Why should we care about how many people travel by micromobility vehicles? There are a number of reasons why travelling on a small vehicle – one that can be safely ridden alongside a bicycle in a cycle lane – might be desirable. If more people switched from driving a privately owned car or hailing a taxi to riding a bike, e-bike, or e-scooter, then carbon emissions from transport would fall, air quality would improve, and roads would become less congested.
The pedal bike is the oldest kind of micromobility. Although more people have taken up cycling in recent years – a trend that appears to have been accelerated, at least temporarily, by the Covid-19 pandemic – only 2% of trips in London are made by bike. It’s a way of getting around that brings a host of benefits, but not everyone feels like cycling is for them. For some people this is simply a matter of preference – they could cycle if they wanted to, but they prefer to catch the train or drive a car.

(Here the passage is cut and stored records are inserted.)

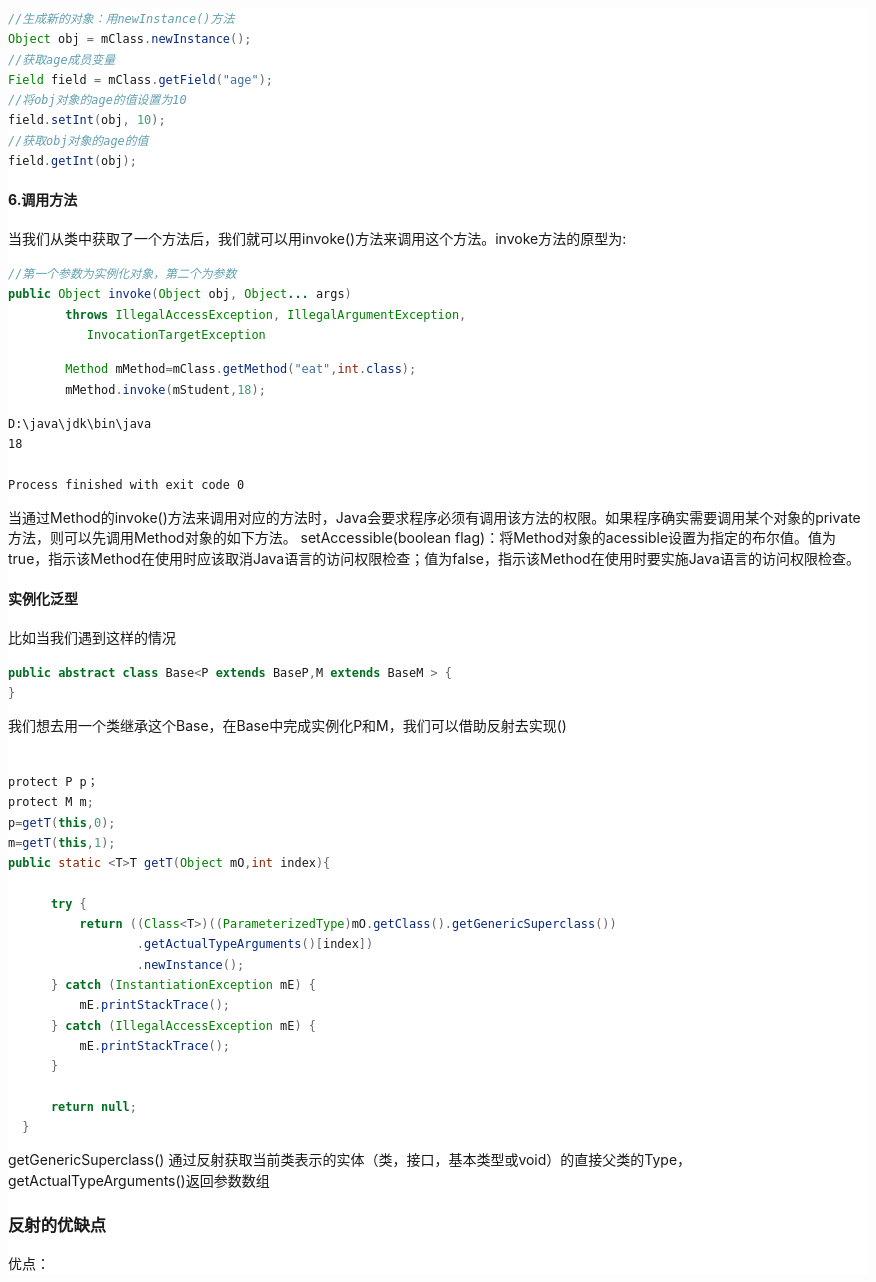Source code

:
 ```java
//生成新的对象：用newInstance()方法
Object obj = mClass.newInstance();
//获取age成员变量
Field field = mClass.getField("age");
//将obj对象的age的值设置为10
field.setInt(obj, 10);
//获取obj对象的age的值
field.getInt(obj);
```

#### 6.调用方法
当我们从类中获取了一个方法后，我们就可以用invoke()方法来调用这个方法。invoke方法的原型为:

```java
//第一个参数为实例化对象，第二个为参数
public Object invoke(Object obj, Object... args)
        throws IllegalAccessException, IllegalArgumentException,
           InvocationTargetException
```
```java
        Method mMethod=mClass.getMethod("eat",int.class);
        mMethod.invoke(mStudent,18);
```
```
D:\java\jdk\bin\java
18

Process finished with exit code 0
```
当通过Method的invoke()方法来调用对应的方法时，Java会要求程序必须有调用该方法的权限。如果程序确实需要调用某个对象的private方法，则可以先调用Method对象的如下方法。
setAccessible(boolean flag)：将Method对象的acessible设置为指定的布尔值。值为true，指示该Method在使用时应该取消Java语言的访问权限检查；值为false，指示该Method在使用时要实施Java语言的访问权限检查。

#### 实例化泛型
比如当我们遇到这样的情况
```java
public abstract class Base<P extends BaseP,M extends BaseM > {
}
```
我们想去用一个类继承这个Base，在Base中完成实例化P和M，我们可以借助反射去实现()
```java

protect P p；
protect M m;
p=getT(this,0);
m=getT(this,1);
public static <T>T getT(Object mO,int index){

      try {
          return ((Class<T>)((ParameterizedType)mO.getClass().getGenericSuperclass())
                  .getActualTypeArguments()[index])
                  .newInstance();
      } catch (InstantiationException mE) {
          mE.printStackTrace();
      } catch (IllegalAccessException mE) {
          mE.printStackTrace();
      }

      return null;
  }

```
getGenericSuperclass() 通过反射获取当前类表示的实体（类，接口，基本类型或void）的直接父类的Type，getActualTypeArguments()返回参数数组
### 反射的优缺点
优点：<br>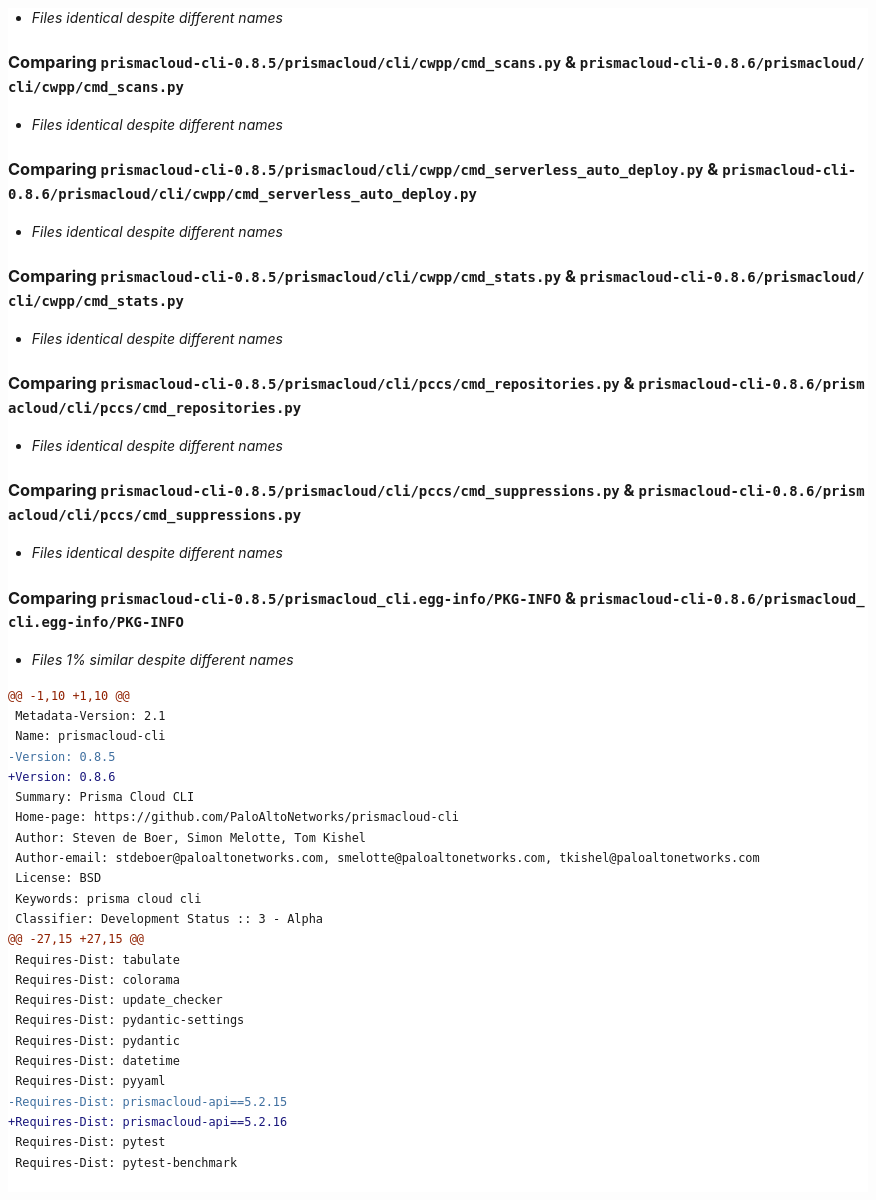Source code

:  * *Files identical despite different names*

### Comparing `prismacloud-cli-0.8.5/prismacloud/cli/cwpp/cmd_scans.py` & `prismacloud-cli-0.8.6/prismacloud/cli/cwpp/cmd_scans.py`

 * *Files identical despite different names*

### Comparing `prismacloud-cli-0.8.5/prismacloud/cli/cwpp/cmd_serverless_auto_deploy.py` & `prismacloud-cli-0.8.6/prismacloud/cli/cwpp/cmd_serverless_auto_deploy.py`

 * *Files identical despite different names*

### Comparing `prismacloud-cli-0.8.5/prismacloud/cli/cwpp/cmd_stats.py` & `prismacloud-cli-0.8.6/prismacloud/cli/cwpp/cmd_stats.py`

 * *Files identical despite different names*

### Comparing `prismacloud-cli-0.8.5/prismacloud/cli/pccs/cmd_repositories.py` & `prismacloud-cli-0.8.6/prismacloud/cli/pccs/cmd_repositories.py`

 * *Files identical despite different names*

### Comparing `prismacloud-cli-0.8.5/prismacloud/cli/pccs/cmd_suppressions.py` & `prismacloud-cli-0.8.6/prismacloud/cli/pccs/cmd_suppressions.py`

 * *Files identical despite different names*

### Comparing `prismacloud-cli-0.8.5/prismacloud_cli.egg-info/PKG-INFO` & `prismacloud-cli-0.8.6/prismacloud_cli.egg-info/PKG-INFO`

 * *Files 1% similar despite different names*

```diff
@@ -1,10 +1,10 @@
 Metadata-Version: 2.1
 Name: prismacloud-cli
-Version: 0.8.5
+Version: 0.8.6
 Summary: Prisma Cloud CLI
 Home-page: https://github.com/PaloAltoNetworks/prismacloud-cli
 Author: Steven de Boer, Simon Melotte, Tom Kishel
 Author-email: stdeboer@paloaltonetworks.com, smelotte@paloaltonetworks.com, tkishel@paloaltonetworks.com
 License: BSD
 Keywords: prisma cloud cli
 Classifier: Development Status :: 3 - Alpha
@@ -27,15 +27,15 @@
 Requires-Dist: tabulate
 Requires-Dist: colorama
 Requires-Dist: update_checker
 Requires-Dist: pydantic-settings
 Requires-Dist: pydantic
 Requires-Dist: datetime
 Requires-Dist: pyyaml
-Requires-Dist: prismacloud-api==5.2.15
+Requires-Dist: prismacloud-api==5.2.16
 Requires-Dist: pytest
 Requires-Dist: pytest-benchmark
 
```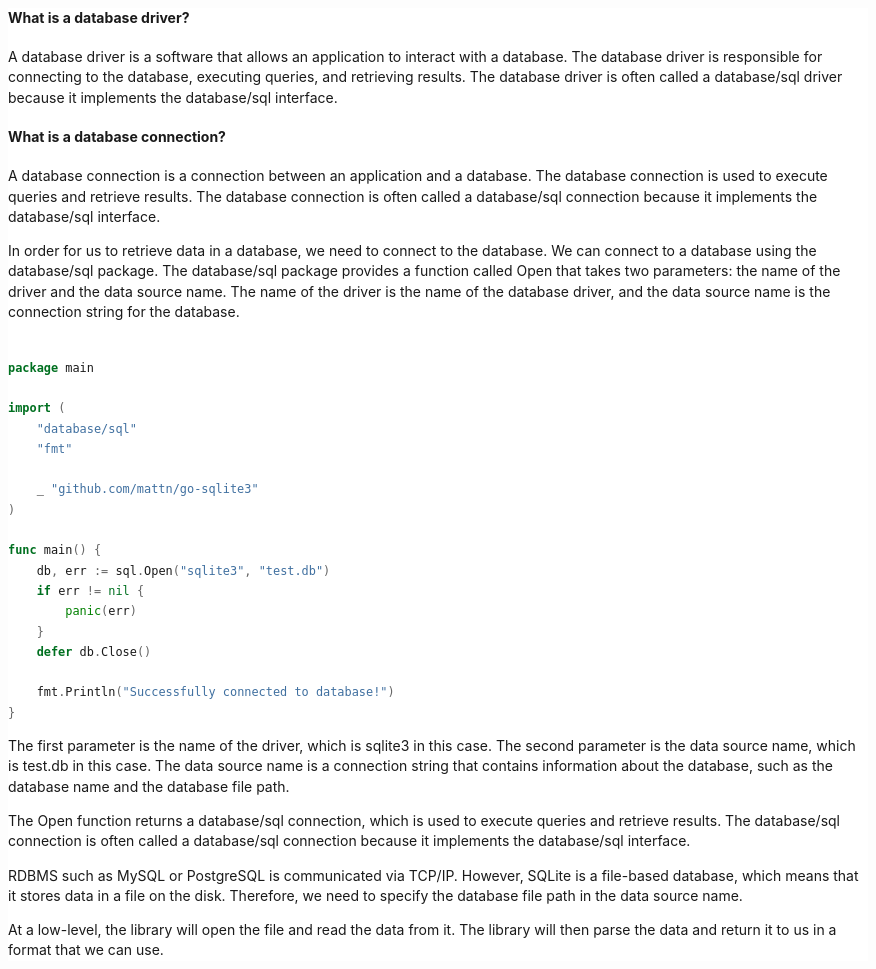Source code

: #### What is a database driver?

A database driver is a software that allows an application to interact with a database. The database driver is responsible for connecting to the database, executing queries, and retrieving results. The database driver is often called a database/sql driver because it implements the database/sql interface.

#### What is a database connection?

A database connection is a connection between an application and a database. The database connection is used to execute queries and retrieve results. The database connection is often called a database/sql connection because it implements the database/sql interface.

In order for us to retrieve data in a database, we need to connect to the database. We can connect to a database using the database/sql package. The database/sql package provides a function called Open that takes two parameters: the name of the driver and the data source name. The name of the driver is the name of the database driver, and the data source name is the connection string for the database.

```go

package main

import (
    "database/sql"
    "fmt"

    _ "github.com/mattn/go-sqlite3"
)

func main() {
    db, err := sql.Open("sqlite3", "test.db")
    if err != nil {
        panic(err)
    }
    defer db.Close()

    fmt.Println("Successfully connected to database!")
}
```

The first parameter is the name of the driver, which is sqlite3 in this case. The second parameter is the data source name, which is test.db in this case. The data source name is a connection string that contains information about the database, such as the database name and the database file path.

The Open function returns a database/sql connection, which is used to execute queries and retrieve results. The database/sql connection is often called a database/sql connection because it implements the database/sql interface.

RDBMS such as MySQL or PostgreSQL is communicated via TCP/IP. However, SQLite is a file-based database, which means that it stores data in a file on the disk. Therefore, we need to specify the database file path in the data source name.

At a low-level, the library will open the file and read the data from it. The library will then parse the data and return it to us in a format that we can use.
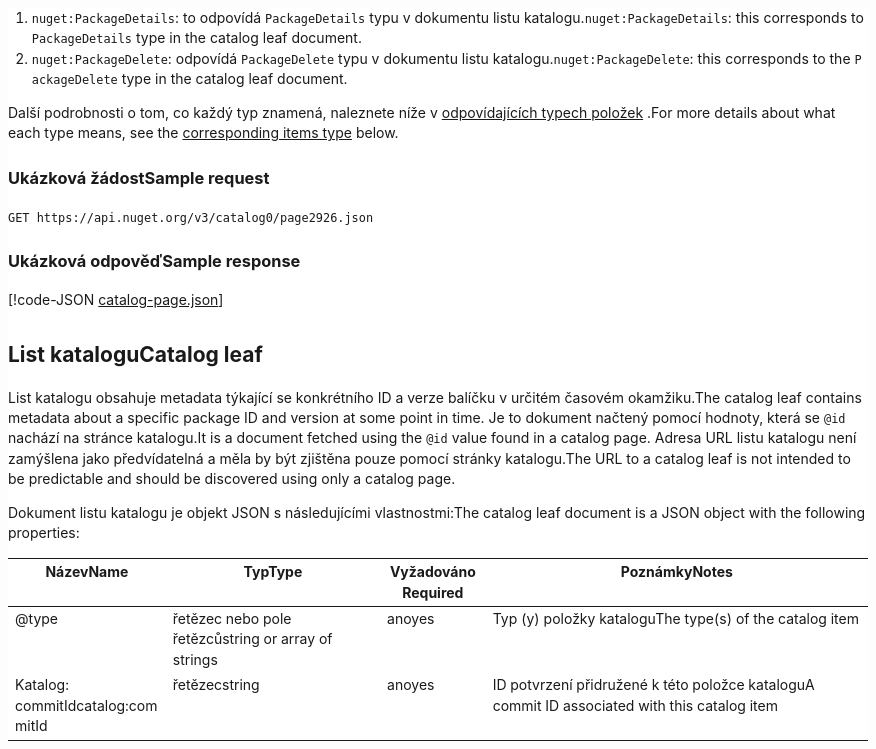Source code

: 1. <span data-ttu-id="c079a-267">`nuget:PackageDetails`: to odpovídá `PackageDetails` typu v dokumentu listu katalogu.</span><span class="sxs-lookup"><span data-stu-id="c079a-267">`nuget:PackageDetails`: this corresponds to `PackageDetails` type in the catalog leaf document.</span></span>
1. <span data-ttu-id="c079a-268">`nuget:PackageDelete`: odpovídá `PackageDelete` typu v dokumentu listu katalogu.</span><span class="sxs-lookup"><span data-stu-id="c079a-268">`nuget:PackageDelete`: this corresponds to the `PackageDelete` type in the catalog leaf document.</span></span>

<span data-ttu-id="c079a-269">Další podrobnosti o tom, co každý typ znamená, naleznete níže v [odpovídajících typech položek](#item-types) .</span><span class="sxs-lookup"><span data-stu-id="c079a-269">For more details about what each type means, see the [corresponding items type](#item-types) below.</span></span>

### <a name="sample-request"></a><span data-ttu-id="c079a-270">Ukázková žádost</span><span class="sxs-lookup"><span data-stu-id="c079a-270">Sample request</span></span>

```
GET https://api.nuget.org/v3/catalog0/page2926.json
```

### <a name="sample-response"></a><span data-ttu-id="c079a-271">Ukázková odpověď</span><span class="sxs-lookup"><span data-stu-id="c079a-271">Sample response</span></span>

[!code-JSON [catalog-page.json](./_data/catalog-page.json)]

## <a name="catalog-leaf"></a><span data-ttu-id="c079a-272">List katalogu</span><span class="sxs-lookup"><span data-stu-id="c079a-272">Catalog leaf</span></span>

<span data-ttu-id="c079a-273">List katalogu obsahuje metadata týkající se konkrétního ID a verze balíčku v určitém časovém okamžiku.</span><span class="sxs-lookup"><span data-stu-id="c079a-273">The catalog leaf contains metadata about a specific package ID and version at some point in time.</span></span> <span data-ttu-id="c079a-274">Je to dokument načtený pomocí hodnoty, která se `@id` nachází na stránce katalogu.</span><span class="sxs-lookup"><span data-stu-id="c079a-274">It is a document fetched using the `@id` value found in a catalog page.</span></span> <span data-ttu-id="c079a-275">Adresa URL listu katalogu není zamýšlena jako předvídatelná a měla by být zjištěna pouze pomocí stránky katalogu.</span><span class="sxs-lookup"><span data-stu-id="c079a-275">The URL to a catalog leaf is not intended to be predictable and should be discovered using only a catalog page.</span></span>

<span data-ttu-id="c079a-276">Dokument listu katalogu je objekt JSON s následujícími vlastnostmi:</span><span class="sxs-lookup"><span data-stu-id="c079a-276">The catalog leaf document is a JSON object with the following properties:</span></span>

<span data-ttu-id="c079a-277">Název</span><span class="sxs-lookup"><span data-stu-id="c079a-277">Name</span></span>                    | <span data-ttu-id="c079a-278">Typ</span><span class="sxs-lookup"><span data-stu-id="c079a-278">Type</span></span>                       | <span data-ttu-id="c079a-279">Vyžadováno</span><span class="sxs-lookup"><span data-stu-id="c079a-279">Required</span></span> | <span data-ttu-id="c079a-280">Poznámky</span><span class="sxs-lookup"><span data-stu-id="c079a-280">Notes</span></span>
----------------------- | -------------------------- | -------- | -----
@type                   | <span data-ttu-id="c079a-281">řetězec nebo pole řetězců</span><span class="sxs-lookup"><span data-stu-id="c079a-281">string or array of strings</span></span> | <span data-ttu-id="c079a-282">ano</span><span class="sxs-lookup"><span data-stu-id="c079a-282">yes</span></span>      | <span data-ttu-id="c079a-283">Typ (y) položky katalogu</span><span class="sxs-lookup"><span data-stu-id="c079a-283">The type(s) of the catalog item</span></span>
<span data-ttu-id="c079a-284">Katalog: commitId</span><span class="sxs-lookup"><span data-stu-id="c079a-284">catalog:commitId</span></span>        | <span data-ttu-id="c079a-285">řetězec</span><span class="sxs-lookup"><span data-stu-id="c079a-285">string</span></span>                     | <span data-ttu-id="c079a-286">ano</span><span class="sxs-lookup"><span data-stu-id="c079a-286">yes</span></span>      | <span data-ttu-id="c079a-287">ID potvrzení přidružené k této položce katalogu</span><span class="sxs-lookup"><span data-stu-id="c079a-287">A commit ID associated with this catalog item</span></span>
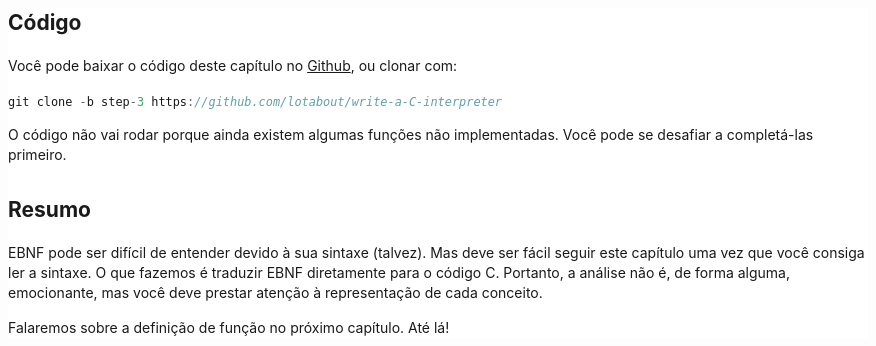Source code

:## Código

Você pode baixar o código deste capítulo no [Github](https://github.com/lotabout/write-a-C-interpreter/tree/step-3), ou clonar com:

```c
git clone -b step-3 https://github.com/lotabout/write-a-C-interpreter
```

O código não vai rodar porque ainda existem algumas funções não implementadas. Você pode se desafiar a completá-las primeiro.

## Resumo

EBNF pode ser difícil de entender devido à sua sintaxe (talvez). Mas deve ser fácil seguir este capítulo uma vez que você consiga ler a sintaxe. O que fazemos é traduzir EBNF diretamente para o código C. Portanto, a análise não é, de forma alguma, emocionante, mas você deve prestar atenção à representação de cada conceito.

Falaremos sobre a definição de função no próximo capítulo. Até lá!

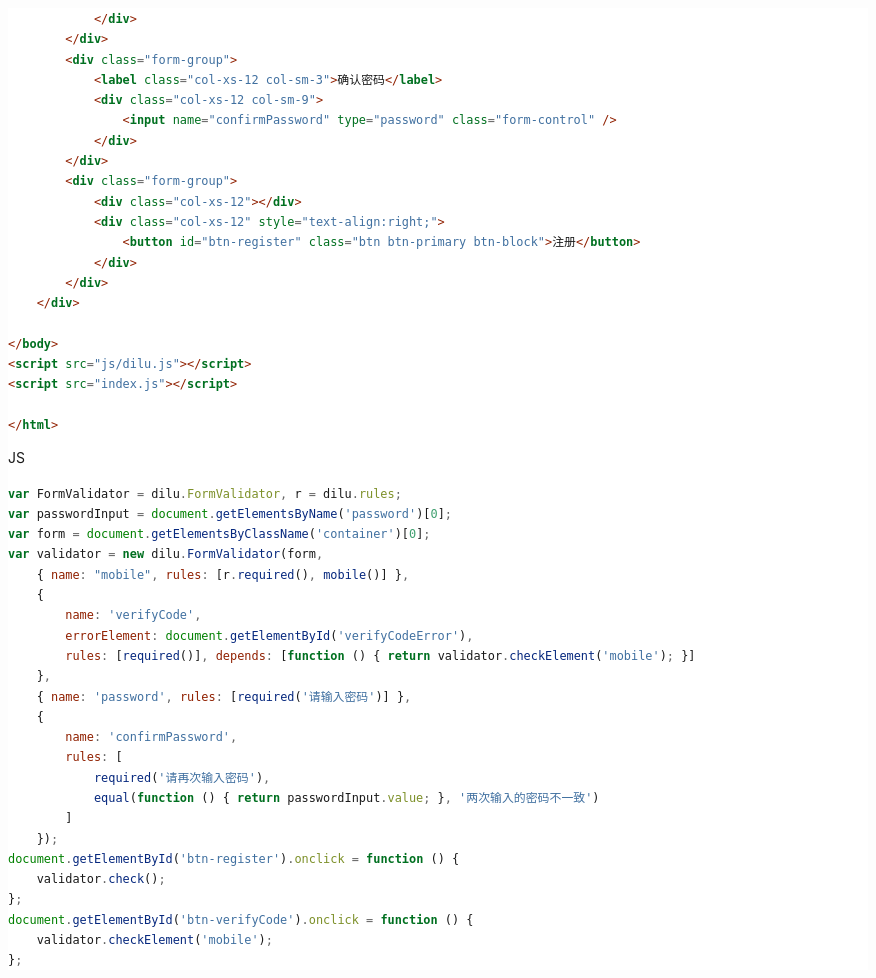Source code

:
 ```html
            </div>
        </div>
        <div class="form-group">
            <label class="col-xs-12 col-sm-3">确认密码</label>
            <div class="col-xs-12 col-sm-9">
                <input name="confirmPassword" type="password" class="form-control" />
            </div>
        </div>
        <div class="form-group">
            <div class="col-xs-12"></div>
            <div class="col-xs-12" style="text-align:right;">
                <button id="btn-register" class="btn btn-primary btn-block">注册</button>
            </div>
        </div>
    </div>

</body>
<script src="js/dilu.js"></script>
<script src="index.js"></script>

</html>
```

JS

```js
var FormValidator = dilu.FormValidator, r = dilu.rules;
var passwordInput = document.getElementsByName('password')[0];
var form = document.getElementsByClassName('container')[0];
var validator = new dilu.FormValidator(form,
    { name: "mobile", rules: [r.required(), mobile()] },
    {
        name: 'verifyCode',
        errorElement: document.getElementById('verifyCodeError'),
        rules: [required()], depends: [function () { return validator.checkElement('mobile'); }]
    },
    { name: 'password', rules: [required('请输入密码')] },
    {
        name: 'confirmPassword',
        rules: [
            required('请再次输入密码'),
            equal(function () { return passwordInput.value; }, '两次输入的密码不一致')
        ]
    });
document.getElementById('btn-register').onclick = function () {
    validator.check();
};
document.getElementById('btn-verifyCode').onclick = function () {
    validator.checkElement('mobile');
};
```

But for others, cycling, using an e-bike or an e-scooter is not a realistic option. Not only is there no space to store a bike in their house, or a cycle lane in which to safely ride to the places they want to go, but they can’t afford to buy a bike, let alone an e-bike. They might be tempted to rent one, but there may not be any in their area. Rental schemes have overwhelmingly operated in inner London, and the e-scooter trial so far covers less than a third of London’s boroughs. For some people, the cyclists that they see don’t look like them. Compared to London’s population, cyclists in London are more likely to be young, male, affluent, and white. These are just a handful of the reasons why someone might not cycle in London.
New modes of small electric vehicle such as e-bikes and e-scooters have the potential to widen access to micromobility by providing a way for people to travel with less physical exertion, and by breaking the mould of what cycling involves. With the right infrastructure in place, shared schemes could allow more people to try micromobility at a relatively low price, especially in areas further from the city centre. But to enable everyone to be able to choose whether to ride a bike, e-bike, or e-scooter, public policy needs to recognise the range of barriers that many people face. This is crucial not only because addressing inequalities is a worthy goal in itself, but also because it will help us to realise the wider opportunities presented by micromobility, particularly reducing carbon emissions and air pollution.
We need to enable more people to get around London in a safe, sustainable, and active way. There are lots of possible ways to do this: later this month Centre for London will publish a report setting out the actions that government and others can take to make sure that millions more trips will be made on micromobility vehicles, but also by as many Londoners as possible.